As civil unrest over police brutality against minorities continues fomenting throughout our nation, millions of Midwesterners are being served by police forces that, by percentage, look nothing like them.
That is a key finding of a sampling of 68 different municipal, county and state police departments spanning Illinois, Wisconsin, Indiana and Minnesota through a special Lee Enterprises investigation.
Amid protests alleging systemic racism in police departments throughout the country, reporters at 14 Midwestern newspaper and online media companies owned by Lee worked together to measure the diversity, or lack thereof, in police agencies throughout their news markets.
The resulting data in the sample ultimately compares the racial and ethnic makeups of those 68 police agencies with the equivalent racial and ethnic populations, as reported in the most recent U.S. Census estimates, served by those agencies.
In all, the Lee Enterprises Midwest sampling analyzed data from police departments that provide services for 29.2 million people living in those four states.
In many cases, the gaps discovered between the way minorities exist within those populations and their representation on police forces are wide.

EXERCISE OBJECTIVE: According to the police diversity report, how many people are served by the police departments in the sampling? The lines that come next are separate material and have no connection to the police diversity report.

EXTRACTED DATA:
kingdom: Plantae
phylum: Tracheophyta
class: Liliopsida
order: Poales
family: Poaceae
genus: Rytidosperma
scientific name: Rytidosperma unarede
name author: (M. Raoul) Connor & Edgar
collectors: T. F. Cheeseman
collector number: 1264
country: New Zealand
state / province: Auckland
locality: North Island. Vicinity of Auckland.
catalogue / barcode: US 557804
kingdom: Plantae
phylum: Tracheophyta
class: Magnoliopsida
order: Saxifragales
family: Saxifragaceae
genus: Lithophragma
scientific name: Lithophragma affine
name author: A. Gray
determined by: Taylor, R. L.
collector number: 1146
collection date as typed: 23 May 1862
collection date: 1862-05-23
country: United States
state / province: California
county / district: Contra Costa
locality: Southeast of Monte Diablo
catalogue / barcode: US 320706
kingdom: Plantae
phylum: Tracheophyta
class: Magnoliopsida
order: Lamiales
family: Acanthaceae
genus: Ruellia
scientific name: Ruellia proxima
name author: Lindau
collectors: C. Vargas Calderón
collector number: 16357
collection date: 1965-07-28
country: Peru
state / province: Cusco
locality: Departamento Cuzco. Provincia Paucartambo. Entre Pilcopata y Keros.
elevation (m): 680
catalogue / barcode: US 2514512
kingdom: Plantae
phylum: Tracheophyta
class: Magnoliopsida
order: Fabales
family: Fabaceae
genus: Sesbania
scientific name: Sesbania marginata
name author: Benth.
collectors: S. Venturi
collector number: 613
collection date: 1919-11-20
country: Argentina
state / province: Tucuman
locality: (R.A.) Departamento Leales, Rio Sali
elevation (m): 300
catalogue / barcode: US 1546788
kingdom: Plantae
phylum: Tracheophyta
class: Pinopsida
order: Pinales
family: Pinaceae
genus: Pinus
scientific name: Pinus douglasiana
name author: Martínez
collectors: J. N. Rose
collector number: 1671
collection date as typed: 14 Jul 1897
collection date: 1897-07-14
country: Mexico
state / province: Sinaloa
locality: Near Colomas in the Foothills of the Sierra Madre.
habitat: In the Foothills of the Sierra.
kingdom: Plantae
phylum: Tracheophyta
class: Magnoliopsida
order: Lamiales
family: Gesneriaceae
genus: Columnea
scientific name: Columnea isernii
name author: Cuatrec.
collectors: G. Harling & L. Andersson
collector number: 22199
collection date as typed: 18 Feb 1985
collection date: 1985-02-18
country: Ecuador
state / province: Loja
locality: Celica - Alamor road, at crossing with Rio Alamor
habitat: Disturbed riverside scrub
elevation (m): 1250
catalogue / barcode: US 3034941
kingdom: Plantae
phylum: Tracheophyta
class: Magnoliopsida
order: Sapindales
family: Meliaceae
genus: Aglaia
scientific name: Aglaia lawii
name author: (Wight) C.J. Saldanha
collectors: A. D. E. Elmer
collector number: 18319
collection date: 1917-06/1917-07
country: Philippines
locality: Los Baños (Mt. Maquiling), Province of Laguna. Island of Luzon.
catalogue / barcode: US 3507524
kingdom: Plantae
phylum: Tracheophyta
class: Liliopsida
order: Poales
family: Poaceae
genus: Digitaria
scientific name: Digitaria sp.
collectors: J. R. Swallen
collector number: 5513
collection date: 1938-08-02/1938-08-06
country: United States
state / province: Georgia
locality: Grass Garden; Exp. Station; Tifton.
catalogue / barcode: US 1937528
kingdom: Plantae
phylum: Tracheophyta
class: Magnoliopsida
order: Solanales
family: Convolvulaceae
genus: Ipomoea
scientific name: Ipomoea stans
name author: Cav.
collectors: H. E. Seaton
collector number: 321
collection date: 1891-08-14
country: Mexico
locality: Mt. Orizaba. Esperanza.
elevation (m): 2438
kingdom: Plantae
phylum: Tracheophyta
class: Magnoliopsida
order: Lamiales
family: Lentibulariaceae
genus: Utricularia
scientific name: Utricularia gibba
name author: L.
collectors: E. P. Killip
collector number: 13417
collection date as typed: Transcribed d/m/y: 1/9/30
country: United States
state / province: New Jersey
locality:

IN RESPONSE: 29.2 million people living in Illinois, Wisconsin, Indiana and Minnesota.